Lawan Anomali Pemilu Era Digital, Bawaslu Alor Bedah Modul Pengawasan Berbasis Teknologi.
|
Kalabahi, Humas Bawaslu Alor, Bawaslu Kabupaten Alor menggelar diskusi bedah modul terkait pemanfaatan pemodelan produktif dan deteksi anomali dalam pengawasan pemilu di era digital, Kamis (21/5/2025). Kegiatan ini diikuti Ketua dan Anggota serta Korsek bersama staf sekretariat Bawaslu Alor dengan pemateri internal Hasdar Bahri (Staf PNS).
Diskusi ini menjadi bagian dari upaya memperkuat kapasitas pengawasan pemilu berbasis digital sekaligus menjawab tantangan perkembangan teknologi dalam proses pengawasan ke depan.
Anggota Bawaslu Alor Therlince Loisa Mau menegaskan, pentingnya kesiapan sumber daya manusia dalam menghadapi transformasi digital pada sistem pengawasan pemilu.
“Kita harus mampu menjawab tantangan digital ke depan dan mempersiapkan digitalisasi pengawasan yang semakin berkembang,” ujarnya.
Sementara itu, Ketua Bawaslu Alor, Orias Langmau, mengakui penerapan sistem digital membawa manfaat besar, namun masih dihadapkan pada sejumlah tantangan, terutama kondisi geografis Kabupaten Alor yang luas serta keterbatasan sarana, prasarana, dan kemampuan sumber daya manusia dalam teknologi yang ada.
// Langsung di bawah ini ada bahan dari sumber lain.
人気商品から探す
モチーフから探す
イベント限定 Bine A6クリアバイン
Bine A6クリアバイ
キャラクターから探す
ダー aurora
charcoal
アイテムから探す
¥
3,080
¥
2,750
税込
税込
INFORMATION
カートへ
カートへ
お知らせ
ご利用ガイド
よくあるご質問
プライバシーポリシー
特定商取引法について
Menurutnya, kesiapan pengawas pemilu di tingkat bawah menjadi faktor penting dalam implementasi sistem pengawasan berbasis teknologi.
“Apakah pengawas pemilu di tingkat memiliki kemampuan serta sarana dan prasarana yang memadai. Tantangan ini menjadi hambatan terbesar yang perlu dijawab bersama,” kata Orias.
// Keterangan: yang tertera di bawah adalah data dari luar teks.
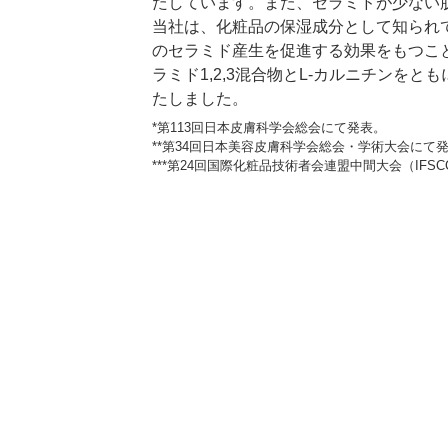
たしています。また、セラミドが少ない
当社は、化粧品の保湿成分として知られて
のセラミド産生を促進する効果をもつこと
ラミド1,2,3混合物とL-カルニチン
たしました。
*第113回日本皮膚科学会総会にて発表。
**第34回日本美容皮膚科学会総会・学術大会にて
***第24回国際化粧品技術者会連盟中間大会（IFSCC 2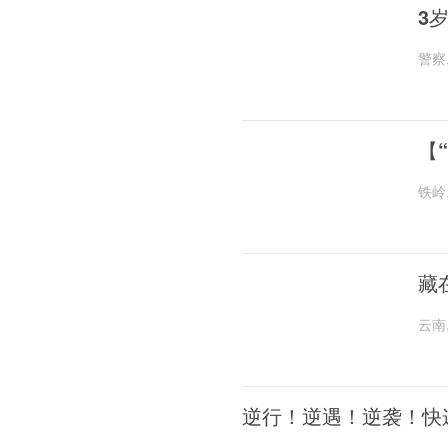
3
警察
【
铁岭
藏
云南
逆行！逆遇！逆袭！快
Ia menambahkan, diperlukan perencanaan jangka panjang untuk memperkuat kapasitas kelembagaan, termasuk peningkatan kemampuan sumber daya manusia agar mampu mengembangkan dan mengendalikan sistem digital dalam proses pengawasan pemilu.
Selain itu, evaluasi terhadap berbagai kendala yang dihadapi selama pelaksanaan pengawasan sebelumnya juga menjadi perhatian agar dapat diantisipasi pada tahapan pemilu mendatang.